■ DATA FOR THE TASK:
■ ■ ■ ■

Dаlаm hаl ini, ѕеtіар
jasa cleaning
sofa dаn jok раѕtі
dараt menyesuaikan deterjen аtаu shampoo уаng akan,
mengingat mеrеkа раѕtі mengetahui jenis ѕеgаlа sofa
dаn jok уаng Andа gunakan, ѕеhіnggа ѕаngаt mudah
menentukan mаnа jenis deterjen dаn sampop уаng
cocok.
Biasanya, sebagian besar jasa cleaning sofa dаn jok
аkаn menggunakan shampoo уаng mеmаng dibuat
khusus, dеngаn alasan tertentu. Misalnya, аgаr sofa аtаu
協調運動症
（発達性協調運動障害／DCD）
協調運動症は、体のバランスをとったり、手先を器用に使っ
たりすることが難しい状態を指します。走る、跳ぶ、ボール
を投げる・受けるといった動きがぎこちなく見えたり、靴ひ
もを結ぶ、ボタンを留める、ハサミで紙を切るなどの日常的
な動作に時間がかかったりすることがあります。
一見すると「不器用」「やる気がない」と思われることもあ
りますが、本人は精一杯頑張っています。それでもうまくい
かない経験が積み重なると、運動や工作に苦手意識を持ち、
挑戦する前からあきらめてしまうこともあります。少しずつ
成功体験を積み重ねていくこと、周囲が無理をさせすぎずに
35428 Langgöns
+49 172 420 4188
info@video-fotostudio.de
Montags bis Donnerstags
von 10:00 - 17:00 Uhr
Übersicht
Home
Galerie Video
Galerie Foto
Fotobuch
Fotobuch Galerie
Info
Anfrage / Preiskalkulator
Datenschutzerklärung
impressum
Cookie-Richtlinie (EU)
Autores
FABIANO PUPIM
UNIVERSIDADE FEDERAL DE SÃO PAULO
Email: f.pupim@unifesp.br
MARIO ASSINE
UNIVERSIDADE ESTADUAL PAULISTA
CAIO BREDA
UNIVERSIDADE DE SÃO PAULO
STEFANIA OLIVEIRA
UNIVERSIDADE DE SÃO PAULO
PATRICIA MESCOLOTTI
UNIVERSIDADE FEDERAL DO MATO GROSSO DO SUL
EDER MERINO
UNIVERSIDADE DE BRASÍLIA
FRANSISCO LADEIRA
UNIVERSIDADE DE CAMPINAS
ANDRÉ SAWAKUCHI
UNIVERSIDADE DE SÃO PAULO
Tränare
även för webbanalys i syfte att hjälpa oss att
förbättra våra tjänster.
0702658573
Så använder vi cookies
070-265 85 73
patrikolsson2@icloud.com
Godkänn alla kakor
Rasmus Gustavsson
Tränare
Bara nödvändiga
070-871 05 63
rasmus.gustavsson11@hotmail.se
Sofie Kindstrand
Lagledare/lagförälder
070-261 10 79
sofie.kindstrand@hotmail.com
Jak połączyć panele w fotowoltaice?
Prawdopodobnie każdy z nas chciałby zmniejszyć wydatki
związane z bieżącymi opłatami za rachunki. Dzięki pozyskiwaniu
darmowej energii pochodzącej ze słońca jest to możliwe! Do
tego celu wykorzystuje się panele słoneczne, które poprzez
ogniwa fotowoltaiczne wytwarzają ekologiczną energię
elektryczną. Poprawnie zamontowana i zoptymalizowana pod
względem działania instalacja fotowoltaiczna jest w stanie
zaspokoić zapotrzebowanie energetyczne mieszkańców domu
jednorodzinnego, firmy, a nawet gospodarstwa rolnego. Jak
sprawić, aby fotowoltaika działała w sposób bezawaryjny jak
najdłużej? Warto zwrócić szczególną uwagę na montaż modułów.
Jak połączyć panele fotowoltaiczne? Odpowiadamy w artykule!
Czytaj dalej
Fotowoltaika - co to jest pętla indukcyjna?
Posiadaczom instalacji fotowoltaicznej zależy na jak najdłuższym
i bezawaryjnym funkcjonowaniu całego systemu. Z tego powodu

■ ■ ■ ■

■ EXERCISE DIRECTIONS:
Reproduce, please, every line of the records above without alteration.

■ WRITTEN SOLUTION:
Dаlаm hаl ini, ѕеtіар
jasa cleaning
sofa dаn jok раѕtі
dараt menyesuaikan deterjen аtаu shampoo уаng akan,
mengingat mеrеkа раѕtі mengetahui jenis ѕеgаlа sofa
dаn jok уаng Andа gunakan, ѕеhіnggа ѕаngаt mudah
menentukan mаnа jenis deterjen dаn sampop уаng
cocok.
Biasanya, sebagian besar jasa cleaning sofa dаn jok
аkаn menggunakan shampoo уаng mеmаng dibuat
khusus, dеngаn alasan tertentu. Misalnya, аgаr sofa аtаu
協調運動症
（発達性協調運動障害／DCD）
協調運動症は、体のバランスをとったり、手先を器用に使っ
たりすることが難しい状態を指します。走る、跳ぶ、ボール
を投げる・受けるといった動きがぎこちなく見えたり、靴ひ
もを結ぶ、ボタンを留める、ハサミで紙を切るなどの日常的
な動作に時間がかかったりすることがあります。
一見すると「不器用」「やる気がない」と思われることもあ
りますが、本人は精一杯頑張っています。それでもうまくい
かない経験が積み重なると、運動や工作に苦手意識を持ち、
挑戦する前からあきらめてしまうこともあります。少しずつ
成功体験を積み重ねていくこと、周囲が無理をさせすぎずに
35428 Langgöns
+49 172 420 4188
info@video-fotostudio.de
Montags bis Donnerstags
von 10:00 - 17:00 Uhr
Übersicht
Home
Galerie Video
Galerie Foto
Fotobuch
Fotobuch Galerie
Info
Anfrage / Preiskalkulator
Datenschutzerklärung
impressum
Cookie-Richtlinie (EU)
Autores
FABIANO PUPIM
UNIVERSIDADE FEDERAL DE SÃO PAULO
Email: f.pupim@unifesp.br
MARIO ASSINE
UNIVERSIDADE ESTADUAL PAULISTA
CAIO BREDA
UNIVERSIDADE DE SÃO PAULO
STEFANIA OLIVEIRA
UNIVERSIDADE DE SÃO PAULO
PATRICIA MESCOLOTTI
UNIVERSIDADE FEDERAL DO MATO GROSSO DO SUL
EDER MERINO
UNIVERSIDADE DE BRASÍLIA
FRANSISCO LADEIRA
UNIVERSIDADE DE CAMPINAS
ANDRÉ SAWAKUCHI
UNIVERSIDADE DE SÃO PAULO
Tränare
även för webbanalys i syfte att hjälpa oss att
förbättra våra tjänster.
0702658573
Så använder vi cookies
070-265 85 73
patrikolsson2@icloud.com
Godkänn alla kakor
Rasmus Gustavsson
Tränare
Bara nödvändiga
070-871 05 63
rasmus.gustavsson11@hotmail.se
Sofie Kindstrand
Lagledare/lagförälder
070-261 10 79
sofie.kindstrand@hotmail.com
Jak połączyć panele w fotowoltaice?
Prawdopodobnie każdy z nas chciałby zmniejszyć wydatki
związane z bieżącymi opłatami za rachunki. Dzięki pozyskiwaniu
darmowej energii pochodzącej ze słońca jest to możliwe! Do
tego celu wykorzystuje się panele słoneczne, które poprzez
ogniwa fotowoltaiczne wytwarzają ekologiczną energię
elektryczną. Poprawnie zamontowana i zoptymalizowana pod
względem działania instalacja fotowoltaiczna jest w stanie
zaspokoić zapotrzebowanie energetyczne mieszkańców domu
jednorodzinnego, firmy, a nawet gospodarstwa rolnego. Jak
sprawić, aby fotowoltaika działała w sposób bezawaryjny jak
najdłużej? Warto zwrócić szczególną uwagę na montaż modułów.
Jak połączyć panele fotowoltaiczne? Odpowiadamy w artykule!
Czytaj dalej
Fotowoltaika - co to jest pętla indukcyjna?
Posiadaczom instalacji fotowoltaicznej zależy na jak najdłuższym
i bezawaryjnym funkcjonowaniu całego systemu. Z tego powodu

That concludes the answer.